A ascensão impetuosa da inteligência artificial corre o risco de sobrecarregar as instituições políticas que são demasiado lentas para se adaptarem, abrindo caminho para um futuro com contornos “neo-feudais” dominados por entidades privadas. Este é o alarme que emerge de uma análise a longo prazo do impacto da IA.
Se o desenvolvimento tecnológico prosseguir em vias exponenciais enquanto a política avança lentamente, o resultado será um esvaziamento progressivo das funções públicas em favor dos intervenientes privados. É a tese de um artigo de Samuel Hammond, economista sênior da Foundation for American Innovation, onde sua pesquisa se concentra na inovação e na política científica e no impacto institucional de tecnologias disruptivas.
Rumo ao feudalismo tecnológico
A partir de 2024, os autores descrevem quantos serviços serão progressivamente entregues a entidades privadas: segurança, educação, regulação e até recolha e gestão de dados meteorológicos. Com a IA a democratizar capacidades outrora raras, as empresas de alta tecnologia e as pequenas comunidades (mesmo as grandes como bairros) compensarão as carências públicas.

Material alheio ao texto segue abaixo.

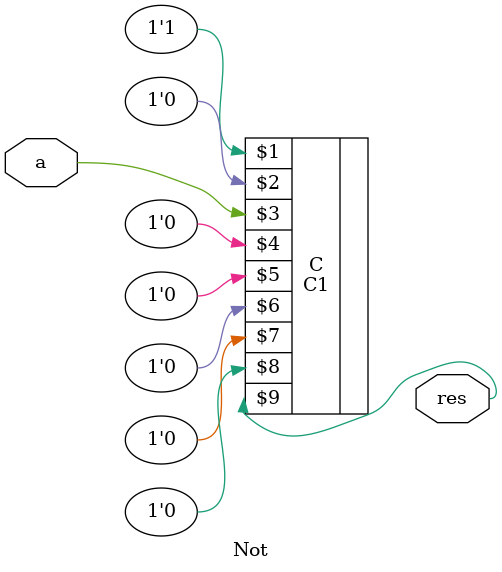
<source format=v>
module Not (input a, output res);
    C1 C (1'b1, 1'b0, a, 1'b0, 1'b0, 1'b0, 1'b0, 1'b0, res);
endmodule
</source>
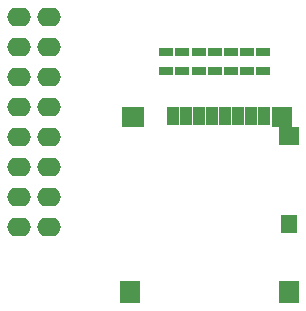
<source format=gts>
G04*
G04 #@! TF.GenerationSoftware,Altium Limited,Altium Designer,23.5.1 (21)*
G04*
G04 Layer_Color=8388736*
%FSLAX44Y44*%
%MOMM*%
G71*
G04*
G04 #@! TF.SameCoordinates,BAE598E1-DFF8-4769-8F25-E61B10B1D6D2*
G04*
G04*
G04 #@! TF.FilePolarity,Negative*
G04*
G01*
G75*
%ADD20R,1.7032X1.5032*%
%ADD21R,1.7032X1.9032*%
%ADD22R,1.4032X1.6032*%
%ADD23R,1.9032X1.7032*%
%ADD24R,1.8032X1.7032*%
%ADD25R,1.0032X1.6032*%
%ADD26R,1.1532X0.8032*%
%ADD27O,2.0032X1.6032*%
D20*
X252750Y147250D02*
D03*
D21*
X117750Y15250D02*
D03*
X252750D02*
D03*
D22*
Y73250D02*
D03*
D23*
X120250Y163750D02*
D03*
D24*
X246250D02*
D03*
D25*
X154250Y164750D02*
D03*
X165250D02*
D03*
X176250D02*
D03*
X187250D02*
D03*
X198250D02*
D03*
X209250D02*
D03*
X220250D02*
D03*
X231250D02*
D03*
D26*
X230750Y202500D02*
D03*
Y218500D02*
D03*
X148500Y202500D02*
D03*
Y218500D02*
D03*
X162250Y202500D02*
D03*
Y218500D02*
D03*
X175960Y202500D02*
D03*
Y218500D02*
D03*
X189500D02*
D03*
Y202500D02*
D03*
X217000D02*
D03*
Y218500D02*
D03*
X203250D02*
D03*
Y202500D02*
D03*
D27*
X24053Y70696D02*
D03*
Y96096D02*
D03*
Y121496D02*
D03*
Y146896D02*
D03*
Y172295D02*
D03*
Y197696D02*
D03*
Y223095D02*
D03*
Y248496D02*
D03*
X49453Y70696D02*
D03*
Y96096D02*
D03*
Y121496D02*
D03*
Y146896D02*
D03*
Y172295D02*
D03*
Y197696D02*
D03*
Y223095D02*
D03*
Y248496D02*
D03*
M02*

</source>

Já hoje concordamos em limitar direitos e liberdades em troca de serviços: os grandes aeroportos, por exemplo, são quase como microestados geridos por particulares e altamente monitorizados. Com a IA, esta tendência expandir-se-á a todas as esferas sociais e económicas, numa tendência que a investigação define como “neo-feudalismo”.
Neo-feudalismo do futuro, o exemplo “insuspeitado” de mobilidade
Entre os sinais “fracos” (por assim dizer) desta deriva, está aquele ligado à mobilidade. A ascensão de plataformas como Uber e Lyft revolucionou o setor de táxis, antes fortemente regulamentado pelas autoridades municipais. A conectividade permitiu ultrapassar essas restrições tradicionais, confiando o controlo de qualidade à reputação privada e a mecanismos de monitorização.
Em apenas alguns anos, a participação dos táxis no total de viagens numa cidade como Nova Iorque passou de 90% para 10%. Mais praticidade, mais “democratização” de uma profissão, você vai me dizer. Talvez. Contudo, com uma transição da governação de organismos públicos para plataformas com sistemas internos de crédito social. A próxima fase, a dos carros sem condutor, já está sobre nós e colocar-nos-á frente a frente com a realidade: nessa altura os Estados ainda terão força para representar a protecção dos cidadãos, com medidas de apoio como um rendimento universal? Ou perderão completamente o seu papel, deixando as pessoas “entregarem-se” a sistemas sociais completamente privados (bem-estar, educação, tributação), num feudalismo tecnológico?
Estas são atualmente mudanças de época, mas em pequena escala, que, no entanto, prefiguram a escala das futuras convulsões induzidas pela IA.
Das cidades-empresas à singularidade
Dentro de 15 a 20 anos, diz Hammond (por volta de 2040, então), cidades inteiras se transformarão em empresas. Oferecerão serviços sociais “premium”, infra-estruturas supervisionadas por IA e outras protecções em troca de habitação, aluguer, impostos sob a forma de subscrição. O subsequente e possível advento de uma superinteligência corre o risco de tornar-se um golpe mortal no que resta das instituições públicas, que entregaria o controlo a particulares num terrível regresso da alta tecnologia à Idade Média.
Também aqui, sinais fracos, evidência geral de "governos tecnológicos“, eles estão em quase todos os lugares.
Eu não acredito, mas é verdade
Não tenho vontade de endossar os tons muito nefastos das reflexões de Hammond, mas não posso excluir alguns dos piores aspectos destas previsões se não ocorrerem ajustamentos políticos. As instituições têm o dever de acompanhar os tempos para evitar tendências autoritárias ou anacrônico.
Caso contrário, o progresso tecnológico corre o risco de os esmagar, tornando-os “colaboracionistas” ou mesmo escravos de um feudalismo liderado por megacorporações cada vez mais poderosas.